Bilişsel-davranışsal yaklaşımlar için destekleyici bir araç olarak
kullanılan film terapi projesine katılan down sendromlu Bilgesu
Türkmen, Serdal Rodoplu, Can Ural, Bora Kırlıoğlu, Ece Güngör,
Deniz Ayçe Karagöz, Özgür Kıvrık, Gözde Çetin, Gülçin Kayhan, Erman
Yıldız, bir süre senaryo yazımı, kısa film yapımı ve ekipman
kullanımı eğitimi aldı.
Down semdromlular, eğitimin sonunda "aşk" ve
"sevgi" konusunda bir senaryo ile duygularını
anlatmak istedi.
Dünyaya sevgiyi, aşkı, iyiliği hatırlatmak isteyen ve kendi
yaşamlarından yola çıkan gençler, öykülerine "Güneşli
Günlerde Aşkı Düşünmek" adını verdi.
Filmi yöneten ve tüm içtenlikleriyle oyunculuklarını sergileyen
gençler, ilk sahneyi güneşli bir günde Bornova'daki bir parkın
bankında çekti.
Kamera önünde duygularını ifade eden gençler, rüyalarındaki aşkı
hissettiren ve tiyatro sahnesinde çekilen ikinci bölümde ise en
güzel kıyafetleri ve neşeli danslarıyla sevgi mesajlarını
paylaştı.
Down sendromlu gençlerin sosyal yaşama katılma ve başarma çabaları
ise filmin kamera arkası görüntülerine yansıdı.
Aşklarını anlattılar
Down sendromlu oyuncu 31 yaşındaki Bora Kırlıoğlu, filmdeki rol
arkadaşı 25 yaşındaki Deniz Ayçe Karagöz'e engelliler için
düzenlenen bir etkinlikte aşık olduğunu, hazırladığı senaryoda da
bu aşkı anlatmak istediklerini söyledi.
Ayçe ile arkadaşlıklarının bir yıl önce başladığını anlatan
Kırlıoğlu, "Onu dünya kadar seviyorum. Şu anda tiyatro
eğitimi alıyorum. Ünlü olmak ve para kazanmak istiyorum. Biz bu
filmde kendimizi anlatıyoruz. Sadece biz değil bütün arkadaşlarımız
aşık, çok seviyor. Bütün insanlar aşık olsun çünkü aşk olursa savaş
olmaz. İnsanlar barışı ve özgürlüğü severler." dedi.

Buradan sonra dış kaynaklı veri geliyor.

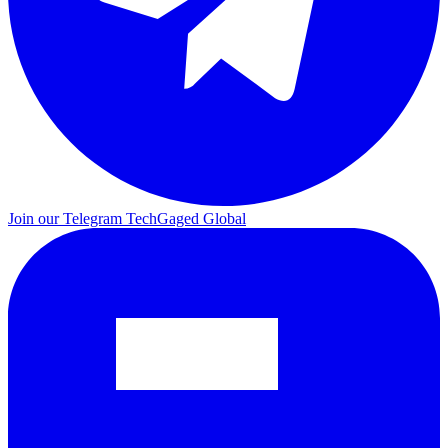
Join our Telegram
TechGaged Global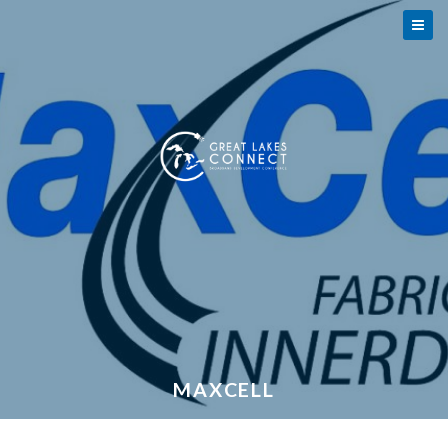
MAXCELL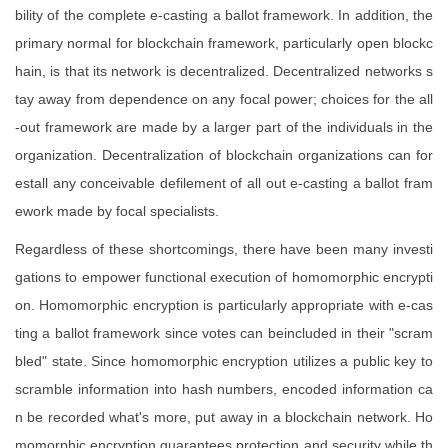
bility of the complete e-casting a ballot framework. In addition, the
primary normal for blockchain framework, particularly open blockc
hain, is that its network is decentralized. Decentralized networks s
tay away from dependence on any focal power; choices for the all
-out framework are made by a larger part of the individuals in the
organization. Decentralization of blockchain organizations can for
estall any conceivable defilement of all out e-casting a ballot fram
ework made by focal specialists.
Regardless of these shortcomings, there have been many investi
gations to empower functional execution of homomorphic encrypti
on. Homomorphic encryption is particularly appropriate with e-cas
ting a ballot framework since votes can beincluded in their "scram
bled" state. Since homomorphic encryption utilizes a public key to
scramble information into hash numbers, encoded information ca
n be recorded what's more, put away in a blockchain network. Ho
momorphic encryption guarantees protection and security while th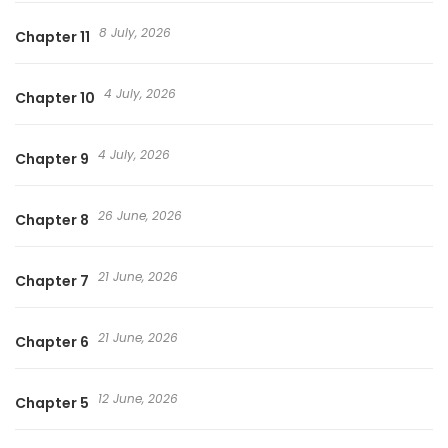
8 July, 2026
Chapter 11
4 July, 2026
Chapter 10
4 July, 2026
Chapter 9
26 June, 2026
Chapter 8
21 June, 2026
Chapter 7
21 June, 2026
Chapter 6
12 June, 2026
Chapter 5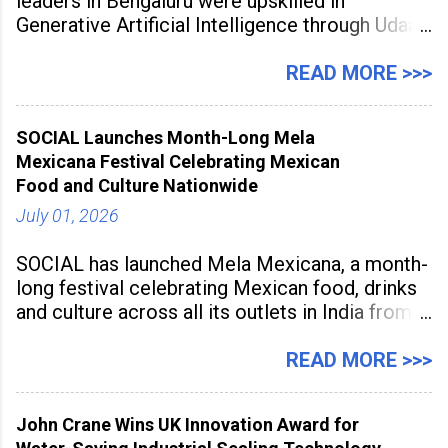
leaders in Bengaluru were upskilled in
Generative Artificial Intelligence through Udaan,
a large-scale future skills initiative powered by
Sunstone. The Faculty Development
READ MORE >>>
Programme was conducted on February 24,
2026, at Rathinam Institute of Technology,
SOCIAL Launches Month-Long Mela
aiming to equip educators with practical AI
Mexicana Festival Celebrating Mexican
tools to enhance classroom engagement,
Food and Culture Nationwide
streamline
July 01, 2026
SOCIAL has launched Mela Mexicana, a month-
long festival celebrating Mexican food, drinks
and culture across all its outlets in India from
July 1 to July 31, 2026. Organised in
association with the Embassy of Mexico in
READ MORE >>>
India, the nationwide festival features Mexican-
inspired cuisine, tequila-based
John Crane Wins UK Innovation Award for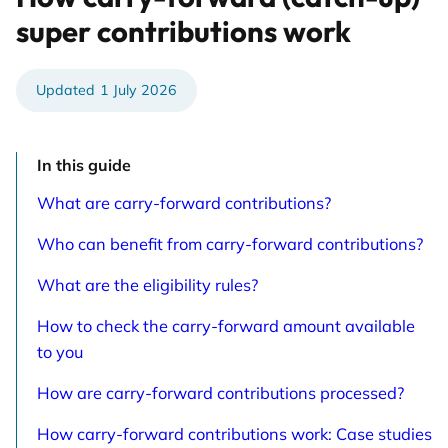
super contributions work
1 July 2026
In this guide
What are carry-forward contributions?
Who can benefit from carry-forward contributions?
What are the eligibility rules?
How to check the carry-forward amount available
to you
How are carry-forward contributions processed?
How carry-forward contributions work: Case studies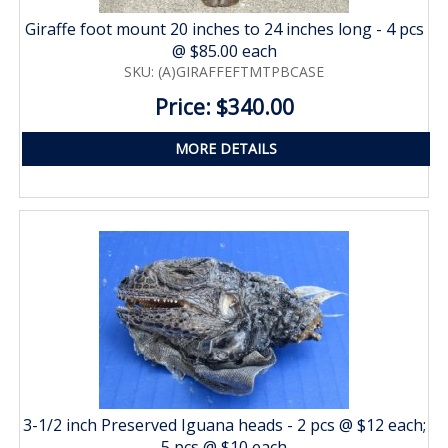
Giraffe foot mount 20 inches to 24 inches long - 4 pcs
@ $85.00 each
SKU: (A)GIRAFFEFTMTPBCASE
Price: $340.00
MORE DETAILS
3-1/2 inch Preserved Iguana heads - 2 pcs @ $12 each;
5 pcs @ $10 each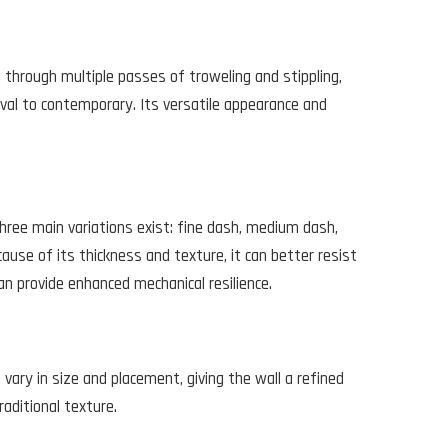
ed through multiple passes of troweling and stippling,
vival to contemporary. Its versatile appearance and
 Three main variations exist: fine dash, medium dash,
ause of its thickness and texture, it can better resist
n provide enhanced mechanical resilience.
ary in size and placement, giving the wall a refined
aditional texture.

Ayçe Karagöz de gerçek sevgiyi insanlara anlatmaya çalıştıklarını
dile getirdi.
Arkadaşlarıyla bir aşk filminde rol aldığını anlatan Karagöz,
"Gerçekten sevmek, sevdiğinin gözlerinde kaybolmak çok
güzel bir duygu. Aşk karşılıksız sevmek demek. Her yerde savaş var.
Sevgi, barış olsa nasıl olurdu, biz iyiliği, hoşgörüyü, sevmeyi,
sevilmeyi anlatmak istedik." diye konuştu.